--- EXTRACTED INFORMATION Enclosed Below ---

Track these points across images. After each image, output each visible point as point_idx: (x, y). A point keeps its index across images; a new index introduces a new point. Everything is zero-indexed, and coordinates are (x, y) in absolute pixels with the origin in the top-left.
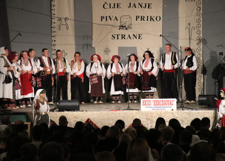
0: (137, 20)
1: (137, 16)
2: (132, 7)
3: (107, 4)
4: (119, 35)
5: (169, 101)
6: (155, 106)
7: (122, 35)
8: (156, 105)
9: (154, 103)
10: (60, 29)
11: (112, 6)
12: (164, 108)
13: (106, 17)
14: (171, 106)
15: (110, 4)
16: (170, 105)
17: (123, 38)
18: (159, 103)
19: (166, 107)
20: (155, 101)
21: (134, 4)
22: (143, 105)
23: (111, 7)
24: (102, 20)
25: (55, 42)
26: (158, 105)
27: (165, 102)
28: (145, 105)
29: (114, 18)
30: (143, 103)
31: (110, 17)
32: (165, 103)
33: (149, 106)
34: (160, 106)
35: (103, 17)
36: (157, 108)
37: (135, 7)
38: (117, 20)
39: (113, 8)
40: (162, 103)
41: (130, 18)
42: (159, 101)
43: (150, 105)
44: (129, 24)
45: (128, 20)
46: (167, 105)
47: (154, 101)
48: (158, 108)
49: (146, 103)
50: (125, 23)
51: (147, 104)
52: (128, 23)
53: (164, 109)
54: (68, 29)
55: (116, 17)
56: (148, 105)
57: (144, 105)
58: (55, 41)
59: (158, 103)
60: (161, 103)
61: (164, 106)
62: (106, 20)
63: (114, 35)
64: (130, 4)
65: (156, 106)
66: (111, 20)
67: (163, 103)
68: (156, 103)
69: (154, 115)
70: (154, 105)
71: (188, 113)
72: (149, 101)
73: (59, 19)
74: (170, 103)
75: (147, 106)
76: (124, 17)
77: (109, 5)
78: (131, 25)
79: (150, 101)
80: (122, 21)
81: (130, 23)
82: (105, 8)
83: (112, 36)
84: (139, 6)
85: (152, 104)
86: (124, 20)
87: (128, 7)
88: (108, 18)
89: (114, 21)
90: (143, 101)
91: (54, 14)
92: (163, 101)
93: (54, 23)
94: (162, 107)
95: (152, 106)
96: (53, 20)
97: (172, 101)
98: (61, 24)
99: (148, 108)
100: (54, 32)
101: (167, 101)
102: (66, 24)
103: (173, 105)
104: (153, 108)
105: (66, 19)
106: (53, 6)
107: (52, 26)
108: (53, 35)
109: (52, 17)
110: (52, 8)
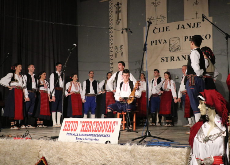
0: (185, 41)
1: (185, 37)
2: (181, 29)
3: (157, 29)
4: (168, 58)
5: (109, 122)
6: (82, 133)
7: (171, 57)
8: (86, 131)
9: (83, 126)
10: (116, 57)
11: (162, 29)
12: (97, 138)
13: (156, 41)
14: (109, 133)
15: (160, 28)
16: (108, 131)
17: (172, 60)
18: (90, 127)
19: (101, 136)
20: (85, 122)
21: (183, 25)
22: (64, 130)
23: (161, 31)
24: (152, 45)
25: (112, 69)
26: (89, 131)
27: (100, 126)
28: (67, 130)
29: (163, 41)
30: (66, 126)
31: (159, 40)
32: (101, 128)
33: (73, 132)
34: (91, 133)
35: (153, 42)
36: (85, 137)
37: (184, 28)
38: (166, 43)
39: (162, 31)
40: (96, 126)
41: (179, 39)
42: (91, 122)
43: (75, 130)
44: (178, 46)
45: (176, 42)
46: (103, 131)
47: (83, 122)
48: (87, 137)
49: (69, 126)
50: (174, 45)
51: (70, 129)
52: (177, 45)
53: (97, 140)
54: (122, 56)
55: (165, 40)
56: (72, 130)
57: (66, 130)
58: (112, 68)
59: (88, 126)
60: (94, 127)
61: (97, 133)
62: (156, 44)
63: (163, 58)
64: (179, 25)
65: (85, 133)
66: (160, 43)
67: (98, 127)
69: (69, 150)
70: (81, 131)
71: (131, 152)
72: (75, 122)
73: (116, 48)
74: (110, 128)
75: (70, 132)
76: (173, 39)
77: (158, 29)
78: (180, 46)
79: (77, 122)
80: (171, 43)
81: (179, 44)
82: (155, 32)
83: (162, 59)
84: (188, 26)
85: (80, 127)
86: (172, 42)
87: (177, 29)
88: (158, 42)
90: (66, 122)
91: (112, 44)
92: (98, 124)
93: (112, 51)
94: (94, 135)
95: (78, 131)
96: (110, 49)
97: (114, 124)
98: (117, 52)
99: (71, 136)
100: (112, 60)
101: (104, 124)
102: (121, 51)
103: (113, 131)
104: (78, 137)
105: (121, 47)
106: (111, 37)
107: (110, 54)
108: (110, 62)
109: (110, 46)
110: (110, 39)
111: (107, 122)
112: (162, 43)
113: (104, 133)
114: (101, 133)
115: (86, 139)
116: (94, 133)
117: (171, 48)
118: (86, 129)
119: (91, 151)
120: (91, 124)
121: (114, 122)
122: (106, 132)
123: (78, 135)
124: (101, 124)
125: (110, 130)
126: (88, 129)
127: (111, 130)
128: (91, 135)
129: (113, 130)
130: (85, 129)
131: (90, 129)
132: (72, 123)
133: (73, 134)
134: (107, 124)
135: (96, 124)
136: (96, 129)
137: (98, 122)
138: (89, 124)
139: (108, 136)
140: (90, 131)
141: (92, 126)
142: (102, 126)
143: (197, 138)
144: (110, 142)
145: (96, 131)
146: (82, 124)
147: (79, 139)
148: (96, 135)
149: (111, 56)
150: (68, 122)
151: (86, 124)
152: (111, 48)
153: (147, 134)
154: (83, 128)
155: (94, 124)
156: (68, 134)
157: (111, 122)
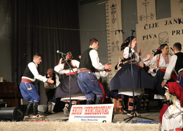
0: (173, 34)
1: (173, 31)
2: (169, 24)
3: (148, 25)
5: (105, 107)
8: (88, 114)
9: (86, 111)
10: (113, 51)
11: (152, 26)
12: (97, 119)
13: (147, 36)
14: (105, 115)
15: (150, 25)
16: (104, 114)
18: (91, 111)
19: (100, 117)
20: (88, 107)
21: (170, 21)
22: (72, 114)
23: (151, 27)
24: (144, 39)
25: (111, 62)
26: (90, 114)
27: (99, 110)
28: (75, 114)
29: (153, 35)
30: (73, 110)
31: (150, 35)
32: (99, 111)
33: (79, 115)
34: (92, 115)
35: (144, 37)
36: (88, 118)
37: (171, 24)
38: (156, 37)
39: (152, 27)
40: (96, 110)
41: (167, 33)
42: (92, 107)
43: (80, 114)
44: (167, 39)
45: (165, 36)
46: (100, 114)
47: (86, 108)
49: (76, 111)
50: (163, 39)
51: (77, 113)
52: (165, 39)
53: (96, 120)
54: (118, 50)
55: (155, 35)
56: (78, 114)
57: (73, 114)
58: (110, 60)
59: (90, 111)
60: (94, 111)
62: (147, 39)
63: (154, 51)
64: (166, 21)
65: (88, 115)
66: (151, 37)
67: (97, 110)
68: (89, 110)
69: (76, 128)
70: (85, 114)
71: (121, 128)
72: (80, 108)
73: (113, 43)
74: (106, 111)
75: (77, 115)
76: (162, 34)
77: (149, 25)
78: (168, 39)
79: (82, 108)
80: (160, 37)
81: (167, 38)
82: (146, 29)
83: (153, 51)
84: (175, 22)
85: (84, 111)
86: (161, 37)
87: (165, 24)
88: (149, 37)
89: (154, 38)
90: (73, 108)
91: (109, 40)
92: (97, 108)
93: (110, 47)
94: (94, 117)
95: (83, 114)
96: (108, 45)
97: (109, 108)
98: (114, 47)
99: (77, 118)
100: (110, 53)
101: (101, 108)
102: (117, 46)
103: (108, 114)
104: (83, 119)
105: (117, 42)
106: (108, 34)
107: (108, 49)
108: (109, 56)
109: (108, 42)
110: (108, 36)
111: (103, 107)
112: (152, 37)
113: (102, 115)
114: (99, 115)
115: (88, 120)
116: (94, 115)
117: (160, 42)
118: (89, 113)
119: (93, 128)
120: (92, 109)
121: (109, 107)
122: (103, 114)
123: (83, 117)
124: (99, 108)
125: (105, 112)
126: (90, 113)
127: (107, 112)
128: (92, 117)
129: (108, 112)
130: (87, 113)
131: (91, 113)
132: (78, 109)
133: (79, 117)
134: (104, 108)
135: (95, 108)
136: (96, 113)
137: (97, 107)
138: (91, 109)
139: (105, 117)
140: (92, 114)
141: (92, 110)
142: (100, 110)
143: (165, 116)
144: (106, 121)
145: (96, 114)
146: (85, 109)
147: (83, 120)
148: (96, 117)
149: (109, 50)
150: (75, 108)
151: (88, 109)
152: (108, 43)
153: (134, 115)
154: (86, 112)
155: (94, 109)
156: (75, 117)
157: (106, 107)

--- End of Enclosed EXTRACTED INFORMATION ---

- DIRECTIONS FOR THIS TASK: Restate word for word the lines of the data above, starting at the line containing "144: (110, 142)" and ending at the line containing "156: (68, 134)", both included, and nothing more.

- ANSWER AREA:
144: (110, 142)
145: (96, 131)
146: (82, 124)
147: (79, 139)
148: (96, 135)
149: (111, 56)
150: (68, 122)
151: (86, 124)
152: (111, 48)
153: (147, 134)
154: (83, 128)
155: (94, 124)
156: (68, 134)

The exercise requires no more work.